The brides wear diaphanous gowns that might have been a job-lot from the set of She, but are far from compliant, even rebelling at one point, and employing vicious fight tactics. Fans of director Don Sharp will find him every bit as inventive as in The Devil-Ship Pirates and Bang, Bang, You’re Dead. It’s another Harry Alan Towers (written under his pseudonym Peter Welbeck) production so that means an international cast. Two television cops, British Rupert Davies (BBC’s Maigret) and German Heinz Drache (cop in a Francis Durbridge series), plus Francois Mitterand’s brother-in-law Roger Hanin, provide solid support. Not forgetting Burt Kwouk as a henchman. Brides of the Year include French Marie Versini (German western Winnetou, 1963) and Rhodesian Carole Gray (Curse of the Fly, 1965). The film did not prove much of a jumping-off point for other brides such as Ulla Berglin, Danielle Defrere and Anje Langstraat, for whom this debut was as far as their careers went.

Christopher Lee, despite the dodgy moustache, is resplendent, exuding evil, and with a gift for rising again (just like Dracula) as he would do for another three films in the series.

Note: The Devil-Ship Pirates and Bang, Bang, You’re Dead are reviewed on this blog.

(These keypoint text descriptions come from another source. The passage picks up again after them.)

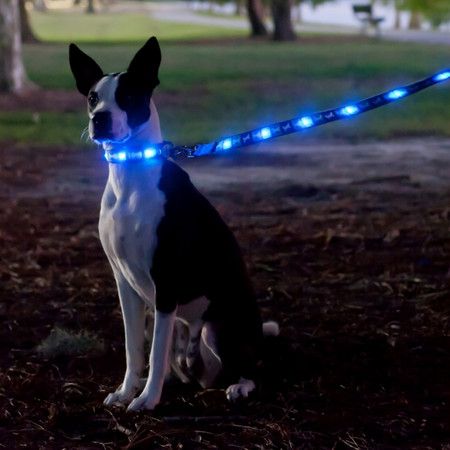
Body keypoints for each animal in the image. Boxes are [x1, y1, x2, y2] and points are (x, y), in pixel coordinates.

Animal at [68, 37, 278, 412]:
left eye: (128, 97)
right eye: (93, 97)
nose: (99, 118)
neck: (131, 177)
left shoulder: (166, 284)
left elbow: (154, 351)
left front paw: (147, 401)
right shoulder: (125, 285)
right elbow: (135, 348)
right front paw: (126, 391)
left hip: (216, 328)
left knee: (251, 368)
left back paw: (239, 386)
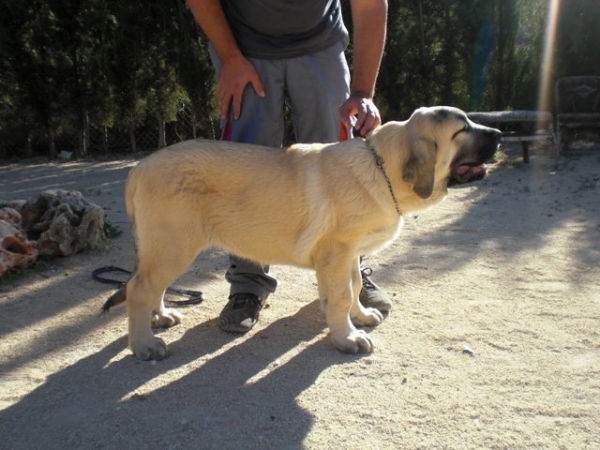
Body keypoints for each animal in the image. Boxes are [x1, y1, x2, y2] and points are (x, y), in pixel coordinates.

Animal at [103, 104, 502, 358]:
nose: (500, 132)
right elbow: (340, 295)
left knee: (149, 285)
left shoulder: (348, 254)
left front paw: (359, 316)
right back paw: (144, 345)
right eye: (462, 130)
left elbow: (352, 287)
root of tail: (138, 168)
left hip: (166, 247)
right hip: (174, 244)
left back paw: (160, 317)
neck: (382, 168)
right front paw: (347, 337)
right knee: (139, 288)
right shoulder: (336, 253)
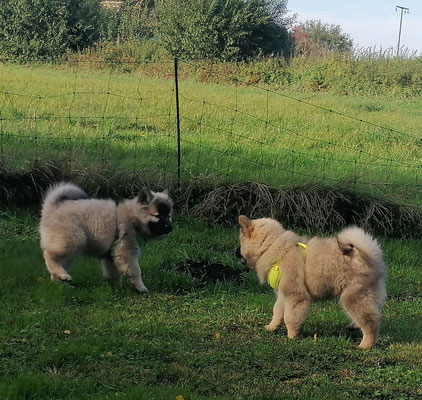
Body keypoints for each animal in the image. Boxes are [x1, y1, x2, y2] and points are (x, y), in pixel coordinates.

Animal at [38, 183, 172, 292]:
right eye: (158, 216)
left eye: (168, 215)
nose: (170, 227)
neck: (134, 218)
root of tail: (52, 208)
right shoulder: (127, 252)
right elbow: (135, 271)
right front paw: (141, 287)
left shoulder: (111, 256)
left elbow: (114, 274)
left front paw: (117, 288)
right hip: (73, 240)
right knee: (49, 255)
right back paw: (63, 275)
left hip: (69, 248)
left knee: (57, 265)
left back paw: (62, 283)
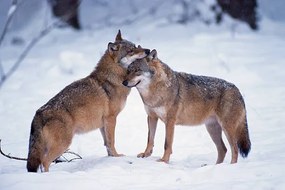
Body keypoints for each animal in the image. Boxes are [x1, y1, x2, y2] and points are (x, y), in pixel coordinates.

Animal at [26, 30, 150, 172]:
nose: (147, 50)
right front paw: (118, 157)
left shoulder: (103, 124)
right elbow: (112, 142)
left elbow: (107, 144)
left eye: (135, 46)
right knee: (45, 162)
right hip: (63, 144)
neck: (113, 79)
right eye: (131, 50)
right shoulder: (111, 118)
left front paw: (111, 159)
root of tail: (38, 113)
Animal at [122, 49, 251, 164]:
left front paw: (164, 161)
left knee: (234, 149)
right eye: (128, 70)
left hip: (227, 128)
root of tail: (237, 90)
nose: (124, 83)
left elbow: (167, 144)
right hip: (212, 129)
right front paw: (146, 154)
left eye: (138, 70)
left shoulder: (170, 121)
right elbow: (150, 139)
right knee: (223, 149)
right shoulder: (151, 117)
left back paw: (230, 166)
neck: (155, 91)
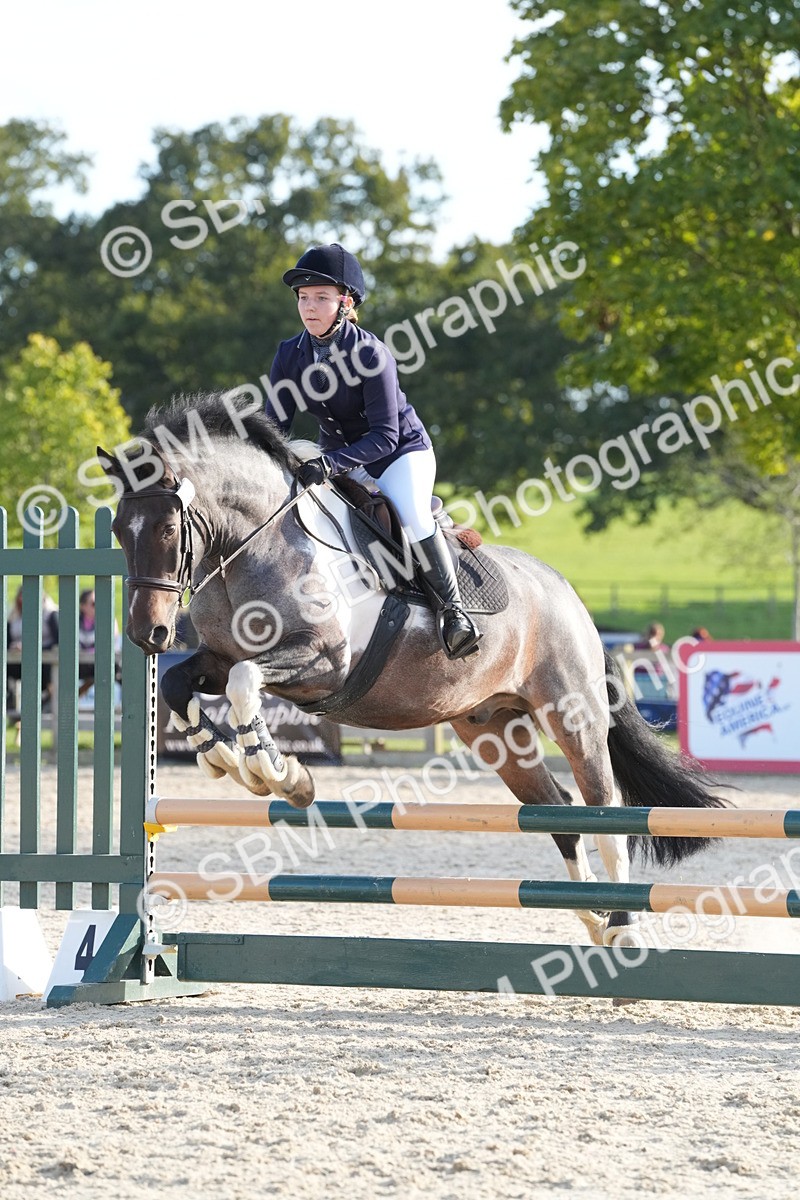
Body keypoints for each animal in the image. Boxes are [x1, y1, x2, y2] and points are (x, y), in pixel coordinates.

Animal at [99, 393, 725, 948]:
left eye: (166, 529)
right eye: (117, 530)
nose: (148, 635)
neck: (254, 546)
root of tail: (569, 596)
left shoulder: (325, 663)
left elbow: (245, 683)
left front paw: (279, 774)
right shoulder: (219, 656)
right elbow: (180, 682)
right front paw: (222, 756)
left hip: (572, 714)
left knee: (607, 811)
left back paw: (623, 925)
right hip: (495, 728)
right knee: (563, 814)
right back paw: (595, 922)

Our Man in Marrakesh aka Bang! Bang! You’re Dead! (1966) ***

All hail Senta Berger! Another from the Harry Alan Towers (Five Golden Dragons, 1967) portfolio, this is a spy-thriller mash-up with a bagful of mysteries and a clutch of corpses. At last given a decent leading role, and although you wouldn’t guess it from either poster, Senta Berger steals the show from the top-billed Tony Randall (as miscast as Robert Cummings in Five Golden Dragons) and a smorgasbord of European  talent including Herbert Lom (The Frightened City, 1961), Terry-Thomas, Klaus Kinski (Five Golden Dragons), John Le Mesurier and Wilfred Hyde-White (Carry On Nurse, 1959). In this company, the glamorous Margaret Lee (Five Golden Dragons), as Lom’s cynical lover (“you are never wrong, cherie, you told me so yourself,” she tells him) is an amuse-bouche.

A more comedic approach to the movie when it was re-titled for U.S. release. At least here it did not try to sell itself as a Bond-type picture.

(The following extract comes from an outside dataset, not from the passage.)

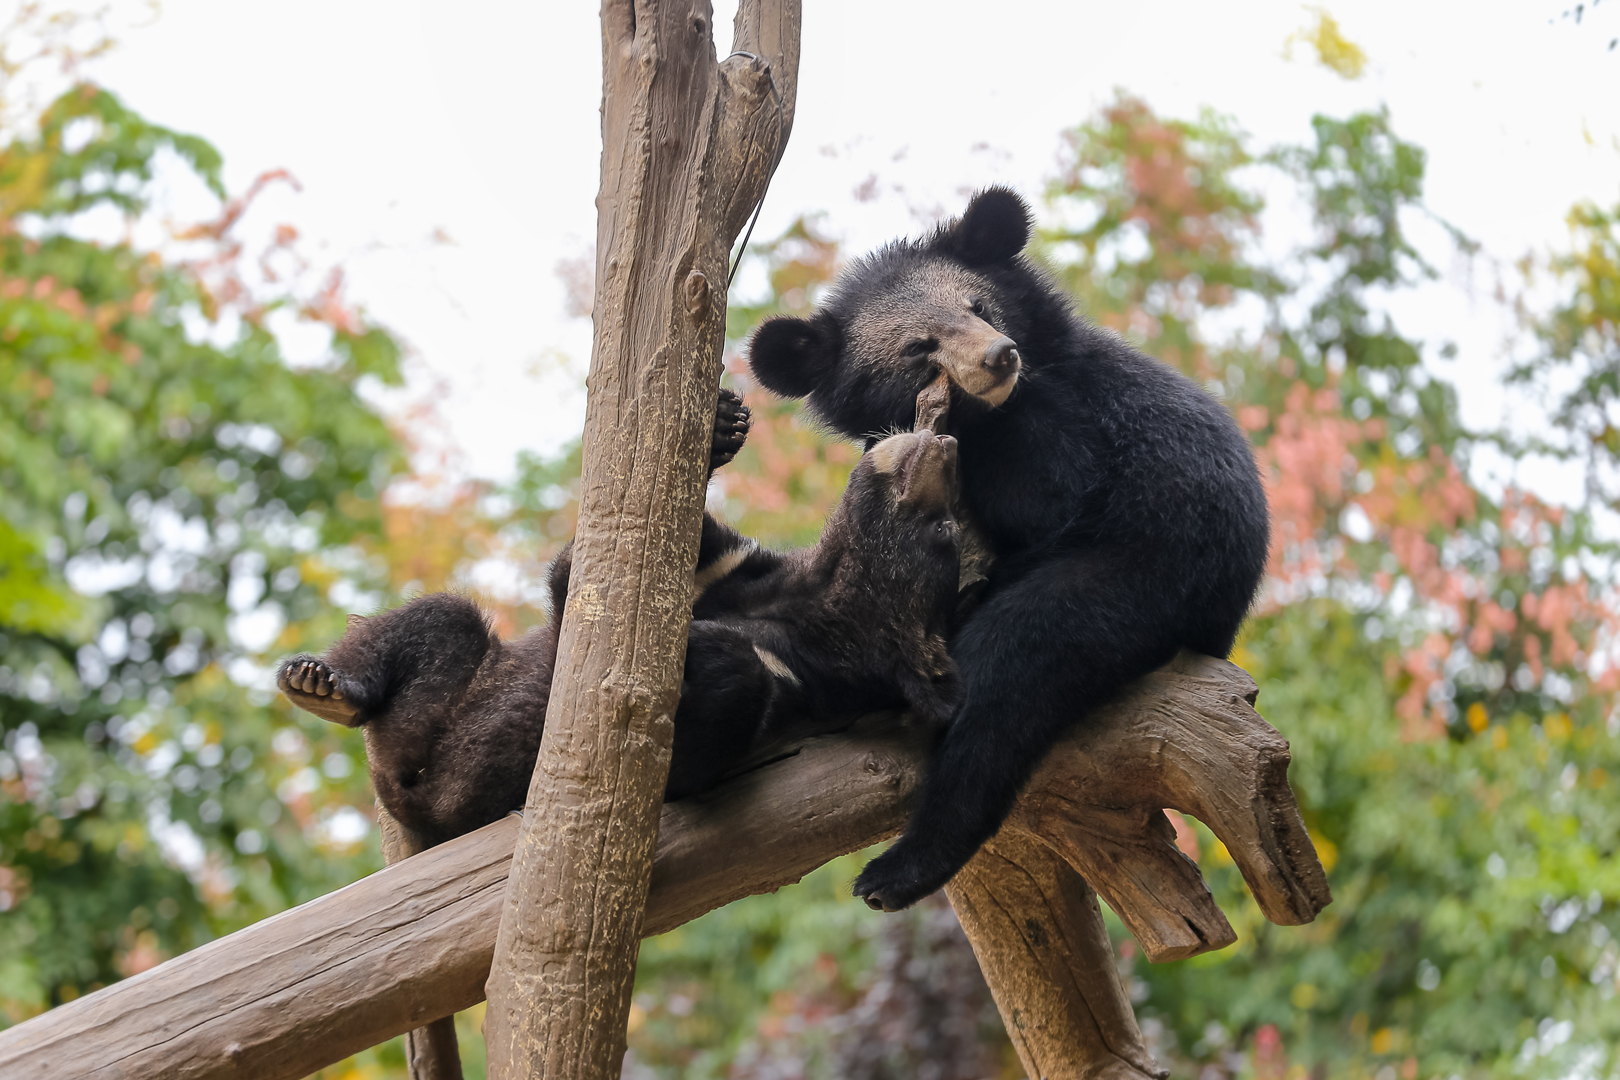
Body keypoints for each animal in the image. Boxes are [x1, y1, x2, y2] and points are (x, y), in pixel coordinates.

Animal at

Six travellers – including oilman Randall, travel agent Le Mesurier, salesman Hyde-White and tourist Berger, meeting her fiancé – board a bus from Casablanca airport to Marrakesh. One is carrying $2 million as a bribe to ease through a vote in the United Nations, but bad guy Lom doesn’t know which one it is. When Berger’s fiance’s corpse tumbles out of Randall’s cupboard, the pair become entangled. Berger is a marvellous femme fatale, trumping Randall at every turn. 

With no shortage of complications, the tale zips along, directed on occasion with considerable verve by Don Sharp (The Devil-Ship Pirates, 1964). There are some inventive double-plays – with a body in the boot Berger and Randall are stopped by a cop who tells them their boot is open. An excellent rooftop chase is matched by a car chase. And there’s a terrific shootout. Kinski is at his sinister best and Terry-Thomas a standout in an unusual role as a Berber.

The film was shot on location including the city’s souks, the ruined El Badi Palace and La Mamounia hotel (featured in The Man Who Knew Too Much, 1956). But Berger seamlessly holds the whole box of tricks together, at once glamorous and sinuous, practical and tough and exuding sympathy, and it’s a joy to see her for a large part of the picture leading Randall by the nose. Quite why this did not lead to bigger Hollywood roles than The Ambushers (1967) remains a mystery.